You Still Need to Think

As coding agents become more capable and long-running, they don’t remove the human job of thinking. Someone still has to direct the work—set goals, choose constraints, and judge outputs.

Everyone seems to recognize this in the abstract. But nobody seems to talk much about how the product shape fundamentally shifts the type of thinking required to write code.

I'd argue that seemingly minor UX differences between different coding agents end up having a massive impact on how users spend their "thinking budget."

With a remote-first product like Codex Cloud (not the CLI), the product encourages you not to spend time thinking while the agent is working and spend more time thinking about the end result that the agent gave. We intentionally didn't want users watching the agent invoking terminal commands, because the model works very differently than a human might.

With an interactive product like Claude Code or Codex CLI, you naturally spend more time thinking about about specs and the high level approach the agent is taking as you follow the chain of thought in the terminal. But you need some other means of looking at diffs (editor / GitHub), so it tends to be less a part of the workflow vs following the plan the tool has created and the commands it is running to verify as it implements.

With an IDE-focused product like Cursor, you accept most diffs as they come in. Your thinking window is relatively short because you are accepting code (or not). You need to do relatively little thinking to supply the right context, because it's already in your editor. The trade-off is that you have probably broken down the problem ahead of time. You need to spend more time coming up with the plan/approach yourself.

All of these products need to shift the "active thinking" cycles around between...

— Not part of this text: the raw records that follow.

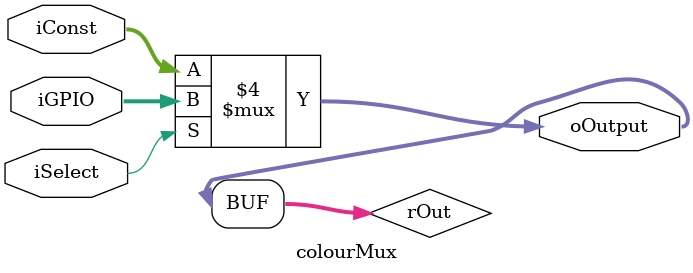
<source format=v>
`timescale 1ns / 1ps


module colourMux(
    input wire[11:0] iGPIO, iConst,
    input wire iSelect,
    output wire[11:0] oOutput
    );
    
    reg[11:0] rOut;
    
    always @(*)
    begin
    if(iSelect == 1)
    begin
        rOut = iGPIO;
    end
    else
    begin
        rOut = iConst;
    end
    end
    assign oOutput = rOut;
endmodule

</source>
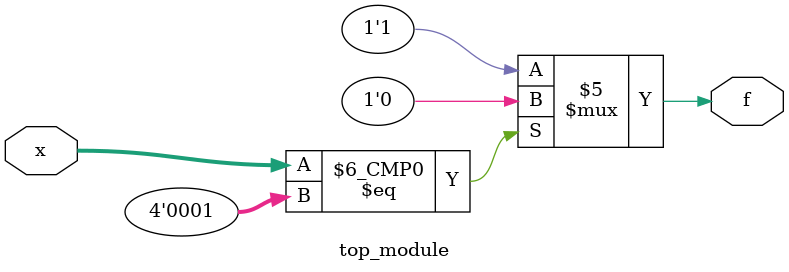
<source format=sv>
module top_module (
	input [4:1] x,
	output logic f
);

    always_comb begin
        case(x)
            4'b0000: f = 1;
            4'b0001: f = 0;
            4'b0011: f = 1;
            4'b0110: f = 1;
            default: f = 1;
        endcase
    end

endmodule

</source>
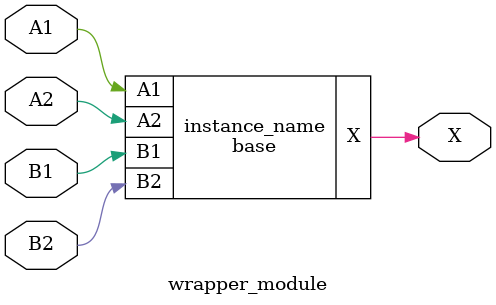
<source format=v>

module base (
    output X,
    input A1,
    input A2,
    input B1,
    input B2
);

    assign X = (A1 ^ A2) & (B1 ^ B2);

endmodule
module wrapper_module (
    output X,
    input A1,
    input A2,
    input B1,
    input B2
);

    // Instantiate the correct module
    base instance_name (
        .X(X),
        .A1(A1),
        .A2(A2),
        .B1(B1),
        .B2(B2)
    );

endmodule
</source>
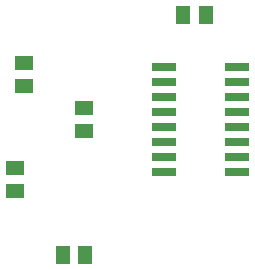
<source format=gbr>
G04 EAGLE Gerber RS-274X export*
G75*
%MOMM*%
%FSLAX34Y34*%
%LPD*%
%INSolderpaste Bottom*%
%IPPOS*%
%AMOC8*
5,1,8,0,0,1.08239X$1,22.5*%
G01*
%ADD10R,1.500000X1.300000*%
%ADD11R,1.300000X1.500000*%
%ADD12R,2.032000X0.660400*%


D10*
X326600Y593700D03*
X326600Y574700D03*
D11*
X461800Y635000D03*
X480800Y635000D03*
D10*
X377400Y555600D03*
X377400Y536600D03*
D11*
X378800Y431800D03*
X359800Y431800D03*
D10*
X319300Y504800D03*
X319300Y485800D03*
D12*
X445566Y501650D03*
X507034Y501650D03*
X445566Y514350D03*
X445566Y527050D03*
X507034Y514350D03*
X507034Y527050D03*
X445566Y539750D03*
X507034Y539750D03*
X445566Y552450D03*
X507034Y552450D03*
X445566Y565150D03*
X445566Y577850D03*
X507034Y565150D03*
X507034Y577850D03*
X445566Y590550D03*
X507034Y590550D03*
M02*

</source>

  1. supplying the right context
  2. coming up with a plan
  3. implementing the code
  4. verifying and reviewing it

If I were to guess, the area that LLMs are strongest right now is 3 (implementation) > 4 (verification) > 2 (planning) > 1 (context). Until we deploy tools for doing search across the organization, eliciting info from the user, and understanding the global context of an org–providing the right context still seems to be the area where humans can provide the most value.

Conversely, LLMs excel at taking well-specified plans and implementing them. They handle race conditions, error handling, and complex technical details remarkably well.

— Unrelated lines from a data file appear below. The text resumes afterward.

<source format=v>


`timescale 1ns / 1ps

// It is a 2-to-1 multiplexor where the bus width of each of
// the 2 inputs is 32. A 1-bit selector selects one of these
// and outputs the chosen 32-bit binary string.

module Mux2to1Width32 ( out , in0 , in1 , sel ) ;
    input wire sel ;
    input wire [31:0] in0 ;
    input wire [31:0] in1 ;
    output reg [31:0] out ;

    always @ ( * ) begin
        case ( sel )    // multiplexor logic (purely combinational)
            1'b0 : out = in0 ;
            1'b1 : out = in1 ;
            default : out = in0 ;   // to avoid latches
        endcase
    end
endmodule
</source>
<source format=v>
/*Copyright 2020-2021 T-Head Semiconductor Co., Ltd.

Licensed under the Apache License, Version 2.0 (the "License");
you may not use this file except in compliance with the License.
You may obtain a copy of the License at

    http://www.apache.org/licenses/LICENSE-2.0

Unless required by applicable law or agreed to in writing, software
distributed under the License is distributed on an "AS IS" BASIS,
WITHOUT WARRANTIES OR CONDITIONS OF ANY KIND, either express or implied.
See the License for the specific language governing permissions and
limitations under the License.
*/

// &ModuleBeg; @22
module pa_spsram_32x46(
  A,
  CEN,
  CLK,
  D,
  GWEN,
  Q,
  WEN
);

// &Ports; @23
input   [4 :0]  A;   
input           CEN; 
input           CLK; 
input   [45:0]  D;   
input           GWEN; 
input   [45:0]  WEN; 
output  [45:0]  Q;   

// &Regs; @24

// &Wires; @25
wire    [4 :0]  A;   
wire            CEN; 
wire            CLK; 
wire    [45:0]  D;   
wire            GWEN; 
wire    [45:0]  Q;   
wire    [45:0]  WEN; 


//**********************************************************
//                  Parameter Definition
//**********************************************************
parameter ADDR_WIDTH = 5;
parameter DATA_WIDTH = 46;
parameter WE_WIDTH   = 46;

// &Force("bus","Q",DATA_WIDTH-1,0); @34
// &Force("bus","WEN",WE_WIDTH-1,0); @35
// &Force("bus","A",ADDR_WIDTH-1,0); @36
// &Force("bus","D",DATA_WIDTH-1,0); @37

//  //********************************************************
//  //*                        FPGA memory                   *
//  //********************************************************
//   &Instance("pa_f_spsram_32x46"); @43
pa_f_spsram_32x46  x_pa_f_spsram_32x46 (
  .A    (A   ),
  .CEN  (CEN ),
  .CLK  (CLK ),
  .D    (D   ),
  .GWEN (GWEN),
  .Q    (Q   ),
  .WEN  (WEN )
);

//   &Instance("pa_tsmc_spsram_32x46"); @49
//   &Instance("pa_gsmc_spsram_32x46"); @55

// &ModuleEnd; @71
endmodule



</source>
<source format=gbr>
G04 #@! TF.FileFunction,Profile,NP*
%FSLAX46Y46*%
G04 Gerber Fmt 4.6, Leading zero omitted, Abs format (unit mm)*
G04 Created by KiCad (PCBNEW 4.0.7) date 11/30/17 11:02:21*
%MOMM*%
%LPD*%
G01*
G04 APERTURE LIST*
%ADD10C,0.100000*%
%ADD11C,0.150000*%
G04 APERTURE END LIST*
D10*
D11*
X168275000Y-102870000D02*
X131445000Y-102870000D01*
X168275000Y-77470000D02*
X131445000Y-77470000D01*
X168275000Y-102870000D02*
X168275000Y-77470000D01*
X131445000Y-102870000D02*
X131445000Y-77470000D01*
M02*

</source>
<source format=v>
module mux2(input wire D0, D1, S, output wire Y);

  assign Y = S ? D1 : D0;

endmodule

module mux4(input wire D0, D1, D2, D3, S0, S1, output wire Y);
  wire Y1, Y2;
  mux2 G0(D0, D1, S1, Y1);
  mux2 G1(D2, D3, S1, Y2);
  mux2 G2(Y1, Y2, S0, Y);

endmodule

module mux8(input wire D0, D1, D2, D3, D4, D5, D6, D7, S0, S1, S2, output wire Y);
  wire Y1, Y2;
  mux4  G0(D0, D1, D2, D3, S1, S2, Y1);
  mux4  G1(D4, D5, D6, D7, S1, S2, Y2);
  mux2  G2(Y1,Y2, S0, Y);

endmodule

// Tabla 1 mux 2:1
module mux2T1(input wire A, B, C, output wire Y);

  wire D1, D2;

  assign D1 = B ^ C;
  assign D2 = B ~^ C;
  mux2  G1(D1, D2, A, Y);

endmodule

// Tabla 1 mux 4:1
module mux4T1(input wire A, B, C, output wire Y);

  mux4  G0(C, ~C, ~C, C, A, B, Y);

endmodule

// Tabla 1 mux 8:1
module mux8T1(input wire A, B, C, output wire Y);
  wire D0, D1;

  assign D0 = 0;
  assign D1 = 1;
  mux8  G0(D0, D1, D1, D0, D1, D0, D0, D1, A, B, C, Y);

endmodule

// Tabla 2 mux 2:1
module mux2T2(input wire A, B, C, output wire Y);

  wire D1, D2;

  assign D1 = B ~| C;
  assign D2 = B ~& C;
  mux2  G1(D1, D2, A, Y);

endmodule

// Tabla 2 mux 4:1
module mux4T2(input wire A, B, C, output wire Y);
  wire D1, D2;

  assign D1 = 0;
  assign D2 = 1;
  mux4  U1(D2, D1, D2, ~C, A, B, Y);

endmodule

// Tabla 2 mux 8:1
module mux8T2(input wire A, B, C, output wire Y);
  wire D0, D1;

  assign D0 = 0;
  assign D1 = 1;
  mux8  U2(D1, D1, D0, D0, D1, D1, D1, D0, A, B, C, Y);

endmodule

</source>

If you accept this idea of a thinking budget, it's easy to understand why engineers might have very different experiences (positive and negative) using the different tools.

Some problems require only a clear spec—you know the implementation completely. Others require writing code to "think through" the problem, then refactoring iteratively. Some engineers prefer reviewing a first pass to writing from scratch.

Whatever your preference, different UX requires you to think in different ways. I think it's unlikely that a 'single workflow' will satisfy all users. You still have to think... but the best products will let users choose how they want to do that. 1

Footnotes

  1. The new Codex IDE extension actually does a very good job of this. You can decide to kick off tasks locally, or hand them off to the cloud. Disclosure: I was working on this team, so I am biased.